Clinical. Honest.
A lie.
I flex my fingers. They respond normally. I turn my head. Neck movement intact. No restraints. No physical pain.
No kindness either. No short-term memory. Which is deeply concerning.
A voice speaks from somewhere above and behind me, amplified just enough to be clear.
“Subject Bones is awake.”
I exhale slowly. “I’m not your subject.”
“Noted,” the voice says. “For the duration of this procedure, you are.”
Procedure. Singular.
Interesting.
I sit up. No alarms. No correction. That tells me I’m allowed to move – for now.
My clothes have been replaced with thin medical fabric, open-backed. Practical. Easy access. They haven’t bothered with modesty because modesty interferes with efficiency.
There are instruments arranged on trays along the far wall. Not hidden. Not disguised. Everything is labelled, neatly, almost politely.
Scalpels.

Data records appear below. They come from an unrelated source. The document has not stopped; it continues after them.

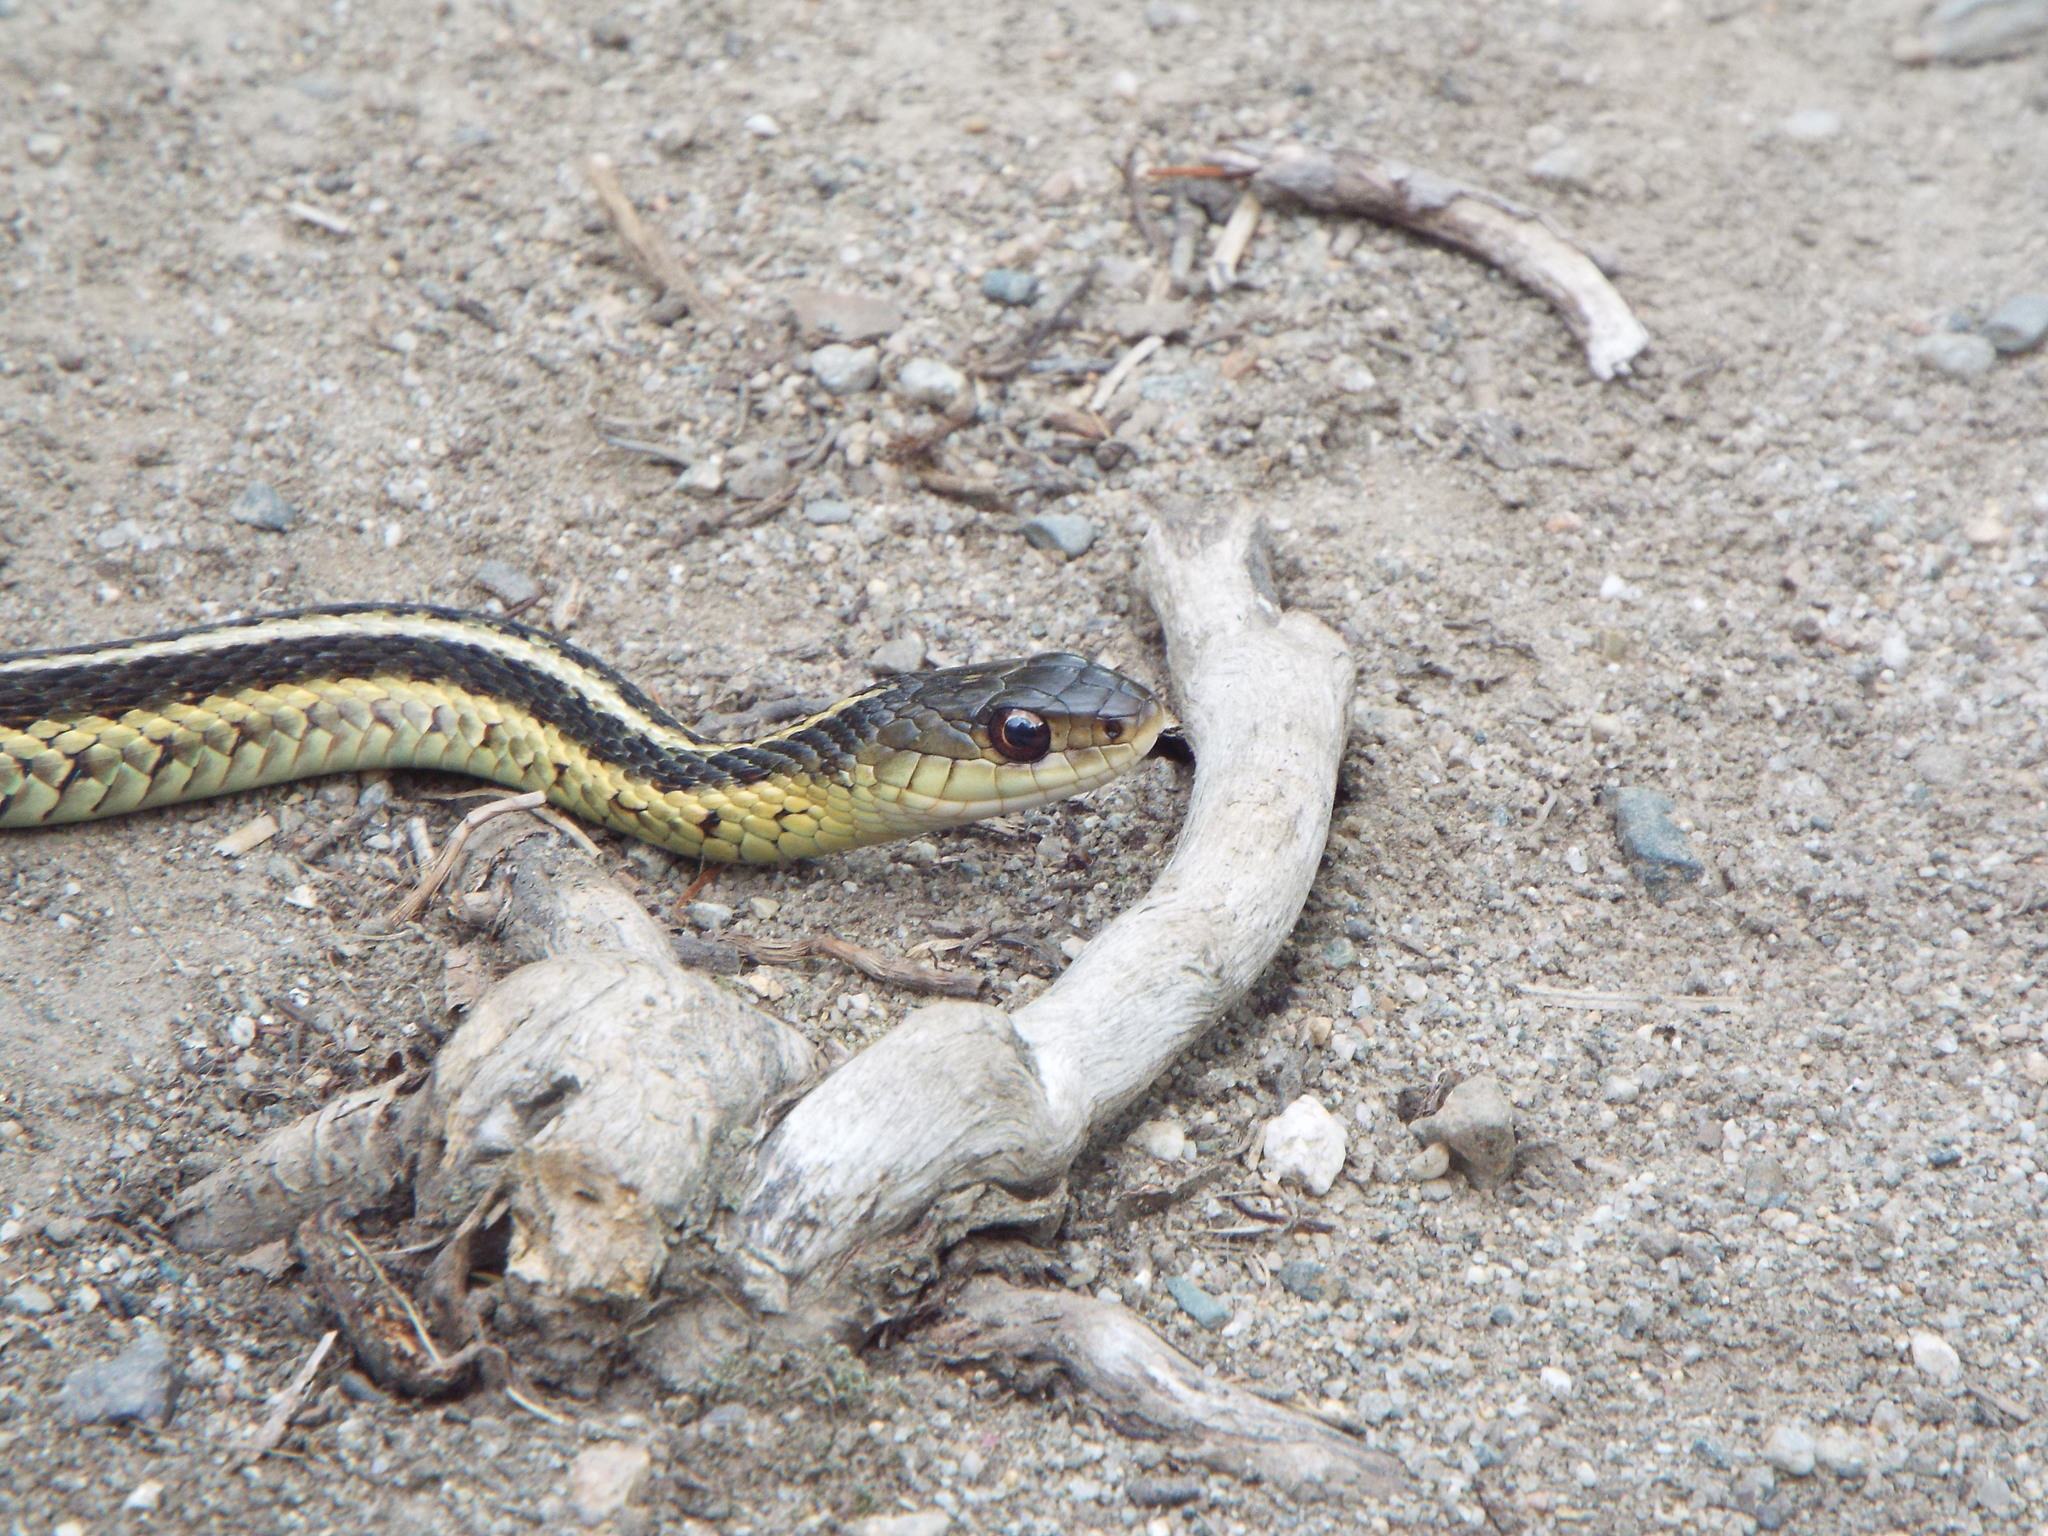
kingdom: Animalia
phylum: Chordata
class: Squamata
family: Colubridae
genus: Thamnophis
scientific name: Thamnophis sirtalis
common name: Common garter snake
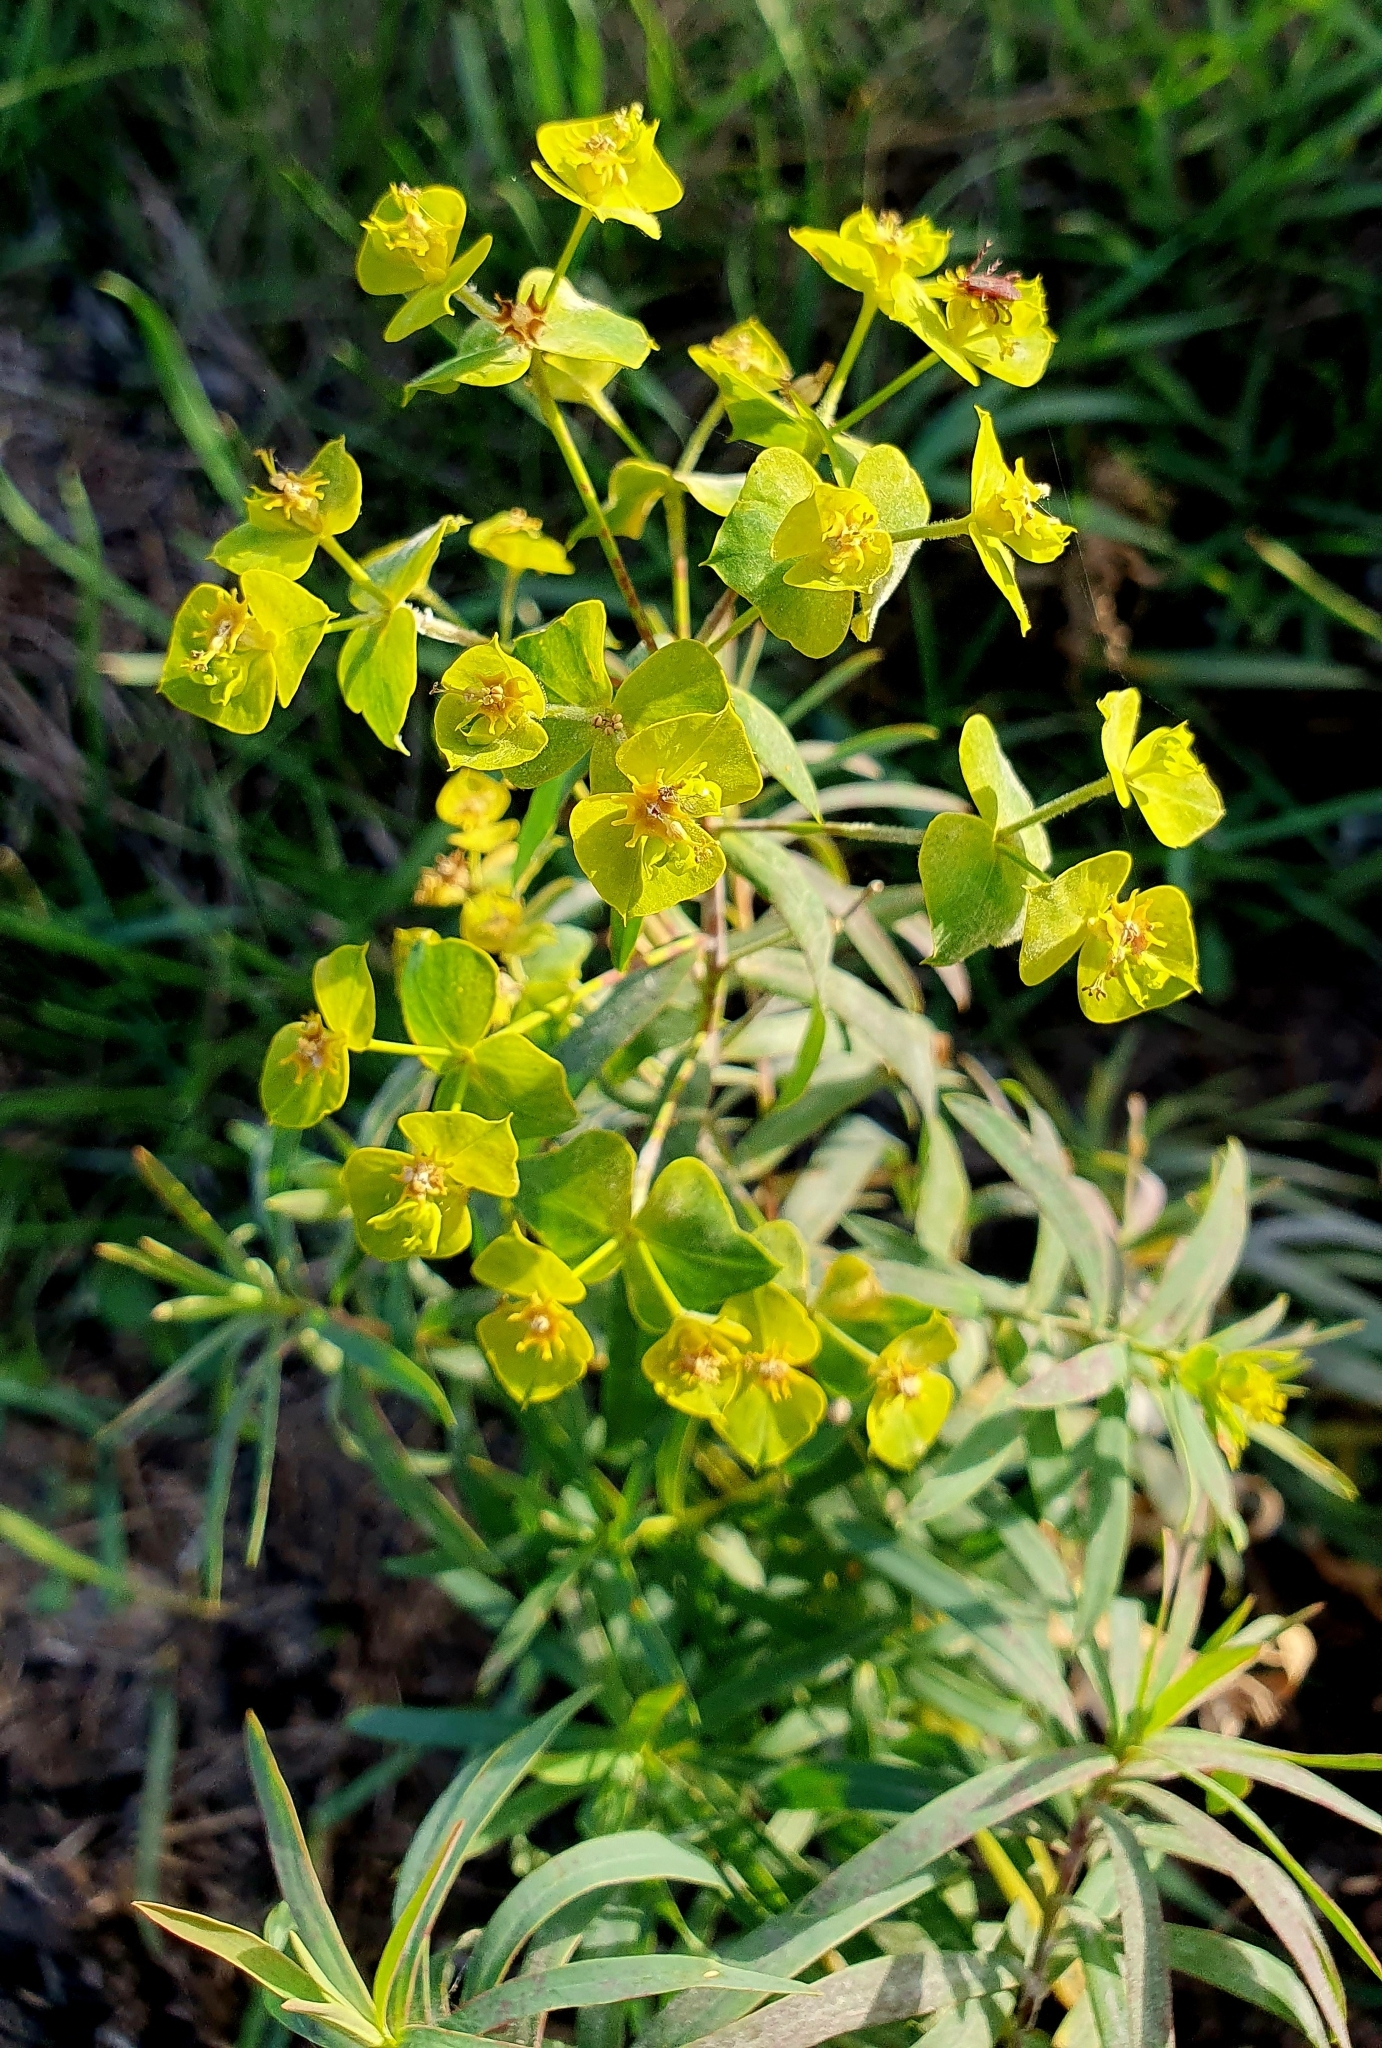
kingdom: Plantae
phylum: Tracheophyta
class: Magnoliopsida
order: Malpighiales
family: Euphorbiaceae
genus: Euphorbia
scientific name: Euphorbia virgata
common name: Leafy spurge
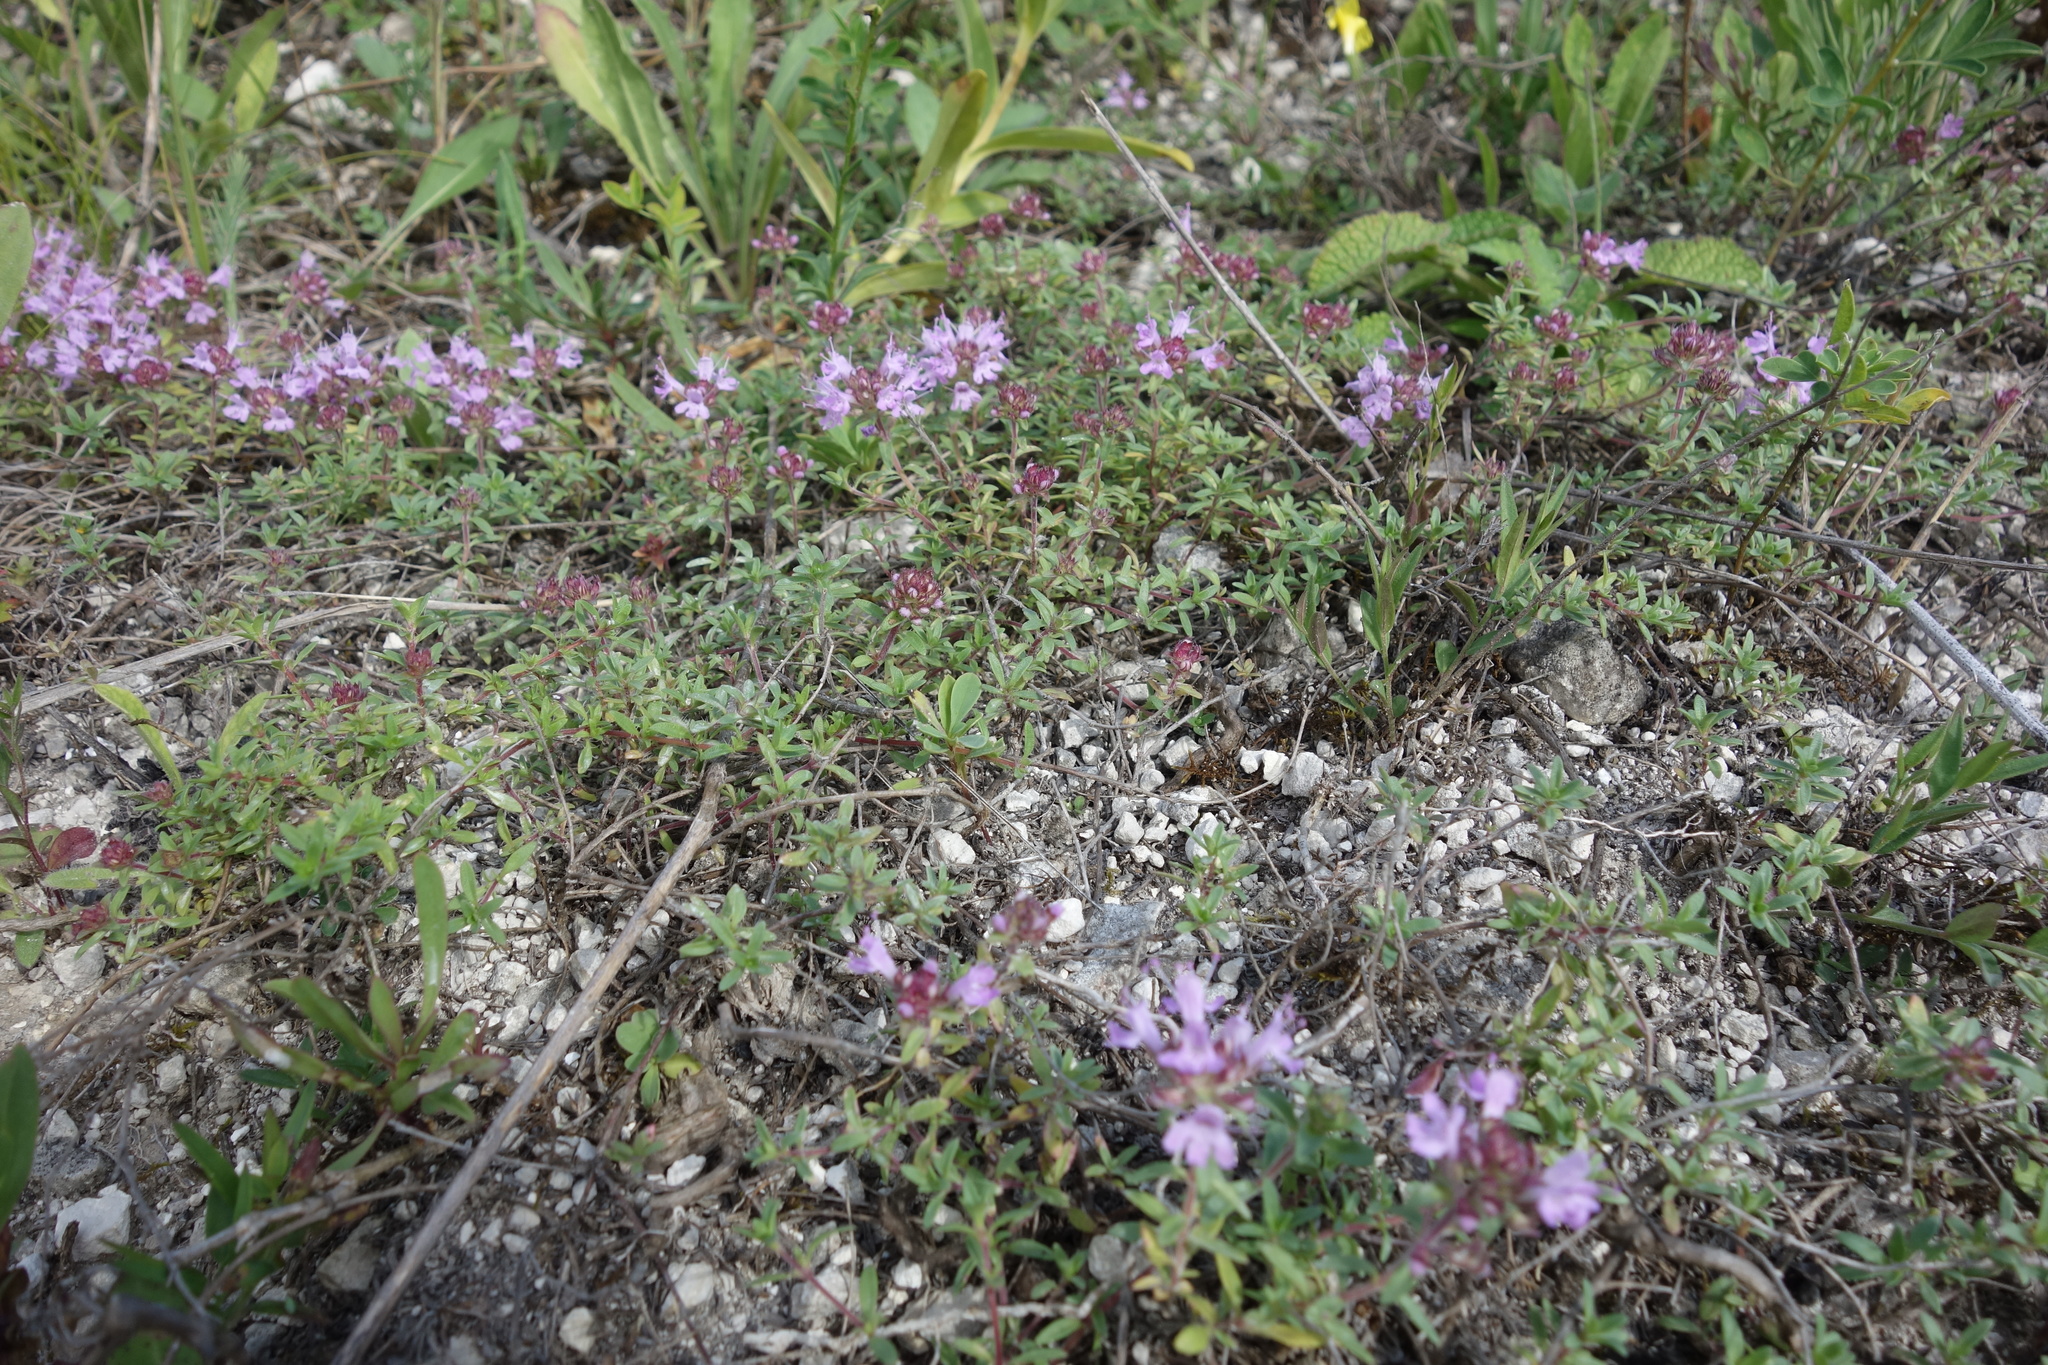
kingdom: Plantae
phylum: Tracheophyta
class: Magnoliopsida
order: Lamiales
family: Lamiaceae
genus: Thymus
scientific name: Thymus calcareus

Injectors. Calipers. A device I recognise with a sick twist of familiarity: bone stressor, designed to induce controlled microfractures.
They want me to see.
“Before we begin,” the voice says, “you will be briefed.”
“Generous of you,” I reply, voice steady. “You usually brief people you plan to keep alive.”
A pause. Then: “Your survival probability is currently estimated at ninety-eight point six per cent.”
That number lands like a weight.
“Generous margins,” I say.
“We prefer accuracy,” the voice replies. “You will undergo a series of controlled structural stress tests. Damage will be induced, monitored, and repaired. Pain management will be minimal, to avoid interference with recovery data.”
I swing my legs off the table and stand. The floor is cool under my bare feet. Real. Solid.
“What happens if I refuse?” I ask. A flicker of a memory, of defiance, ripples through me but it’s gone like a songbird before I can assess it. Interesting.
Another pause, shorter this time.
“The procedure will continue.”
There it is. No threats. No raised voices. No theatre.
Just inevitability.
I nod once. “Then you might as well explain it properly.”
The lights adjust subtly, focusing on a section of wall where a display flickers to life. A schematic of a human skeleton rotates slowly, highlights blooming and fading.
“Your physiology exhibits above-average bone density and recovery rates,” the voice says. “We intend to quantify the upper limits of both.”